Ещё перед войной один бойкий журналист писал, что на чугунолитейном заводе Алсуфьева люди работают в таких же условиях, в каких работали рабы в древнем Египте. Вряд ли война что-нибудь изменила.
До изнеможения меся голыми ногами землю, Дуся подбадривала себя тем, что многим женщинам приходится ещё тяжелее: шишельницы ходили с обожжёнными руками и выгоревшими бровями, а мездрильщицы с соседней кожевенной фабрики напоминали покойниц...
Не сразу жизнь её привела к Алсуфьеву. Дуся никак не могла поверить, что Иван сбежал от неё в дороге. Она была уверена, что он отстал на какой-нибудь станции. И поэтому, приехав в Петербург, она целыми сутками встречала поезда, надеясь найти его среди приезжающих. Где, как не на вокзале, он мог её разыскивать, думала она, и с радостью ухватилась за предложение мыть вокзальную уборную — это давало ей возможность быть всё время на станции. Но поезда приходили один за другим, а Ивана не было. Ей всё труднее и труднее становилось нагибаться. Наступала осень, Дуся не видела выхода. Стараясь скопить хоть какие-нибудь копейки, она рылась в поисках объедков в мусорных ящиках... Если бы не огромная любовь к тому существу, которого она ещё не знала, но которое уже ясно ощущала под своим сердцем, она бы наложила на себя руки. Работала она до последней минуты. Добрые люди свезли её в родильный дом, а там одна из соседок по палате дала ей адрес, где можно было найти пристанище. Дождливым мартом Дуся вышла из больницы, бережно прижимая к тугим грудям завёрнутого в мешковину сыночка.
Трамвай привёз её на Нарвскую заставу. Робко показывая встречным бумажку с нацарапанным адресом, она отыскала на окраине покосившуюся хибару.
Хозяйка — неопрятная расплывшаяся старуха с засаленными волосами — лежала в постели.

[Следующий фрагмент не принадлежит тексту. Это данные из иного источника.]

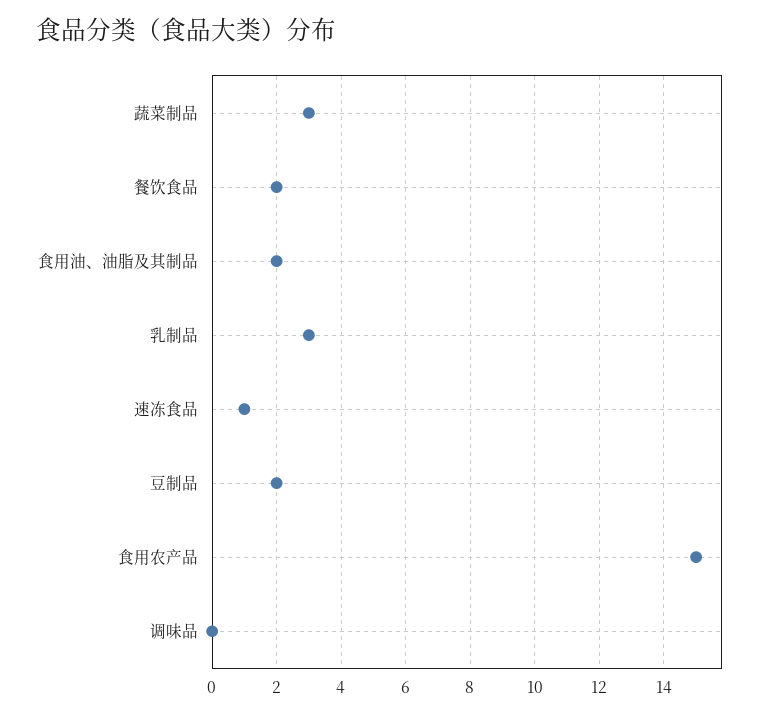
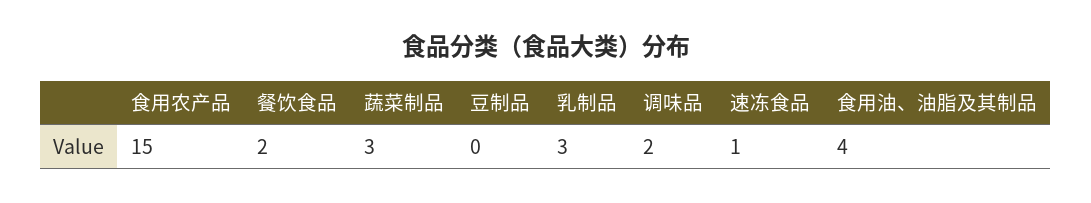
  {
    "蔬菜制品": 3,
    "餐饮食品": 2,
-   "食用油、油脂及其制品": 2,
+   "食用油、油脂及其制品": 4,
    "乳制品": 3,
    "速冻食品": 1,
-   "豆制品": 2,
+   "豆制品": 0,
    "食用农产品": 15,
-   "调味品": 0
+   "调味品": 2
  }

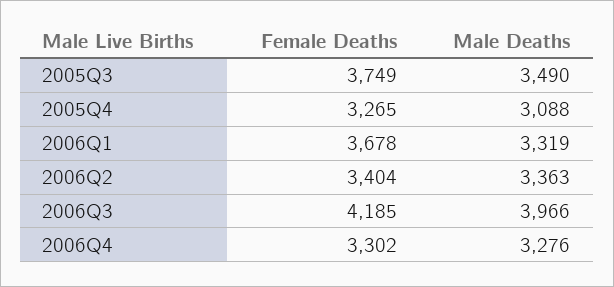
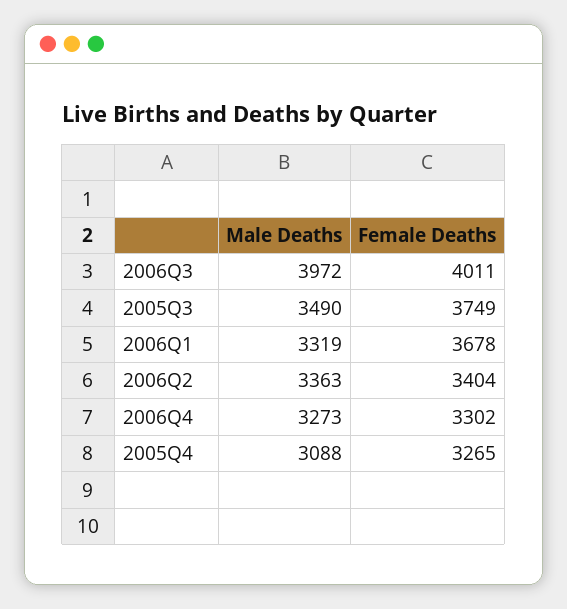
  {
    "Female Deaths": {
      "2005Q3": 3749,
      "2005Q4": 3265,
      "2006Q1": 3678,
      "2006Q2": 3404,
-     "2006Q3": 4185,
+     "2006Q3": 4011,
      "2006Q4": 3302
    },
    "Male Deaths": {
      "2005Q3": 3490,
      "2005Q4": 3088,
      "2006Q1": 3319,
      "2006Q2": 3363,
-     "2006Q3": 3966,
+     "2006Q3": 3972,
-     "2006Q4": 3276
+     "2006Q4": 3273
    }
  }

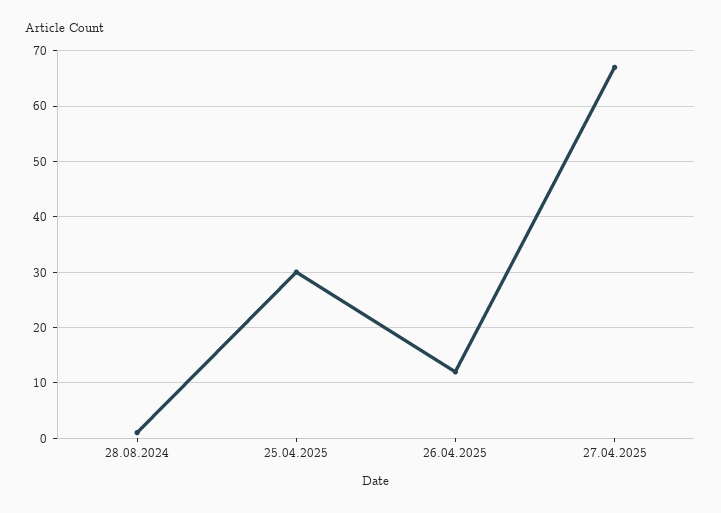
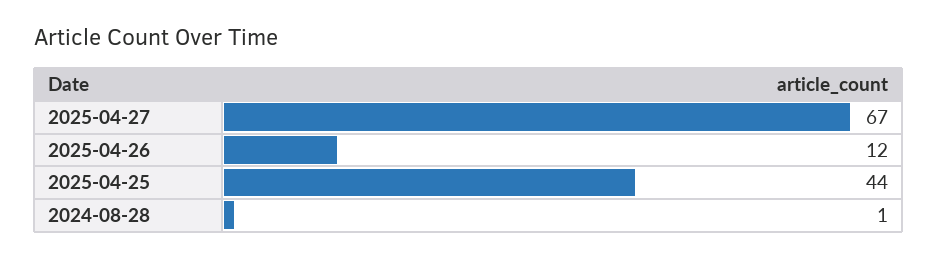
  {
    "28.08.2024": 1,
-   "25.04.2025": 30,
+   "25.04.2025": 44,
    "26.04.2025": 12,
    "27.04.2025": 67
  }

— Если бы не сломала ногу, ни в жизнь бы не пустила. Куда тебя с робенком-то? — проворчала она.
У Дуси выступили слёзы.
— Раздевайся уж, чего нюни-то распустила, будешь топить печь, носить воду, прибираться. Когда начнёшь работать — расплатишься. .
Дуся со страхом смотрела на спящих по углам людей, накрывшихся лохмотьями.
— Чего не видала? С ночной смены люди спят. Будешь жить в моей коморе, чтоб робенок не мешал им.
— Спасибо, тётечка.
Оказалось, что люди жили здесь в две смены. Ни один аршин площади не пропадал у Акимовны. Морщась от боли в ноге, наливая из полуштофа в стаканчик единственно признаваемое лекарство, старуха командовала:
— Сходи наколи дров. Утром надо рано топить печь — кипятить чай. Да оставь робенка-то, не бойся, никто его не съест... Ишь, нагуляют дитёв-то, а потом и не знают, куда с ними деваться...
Вечером Дуся легла на пол, рядом с кроватью хозяйки; дав полную молока грудь сыночке, беззвучно плакала, шептала молитву... По полу тянуло холодом, ситцевая занавеска, висящая в дверном проёме, беспокойно колебалась. Пришли мужики, налив грязного чаю по стаканам, даже не поинтересовались новой жиличкой; перекрестившись на лампаду, бухнулись спать не раздеваясь.
До тошноты пахло портянками, развешанными у печи, мокрой кожей опорков, тяжёлым духом утомлённых работой людей. Но всего обиднее было равнодушие — она тогда ещё не знала, что такое настоящая усталость.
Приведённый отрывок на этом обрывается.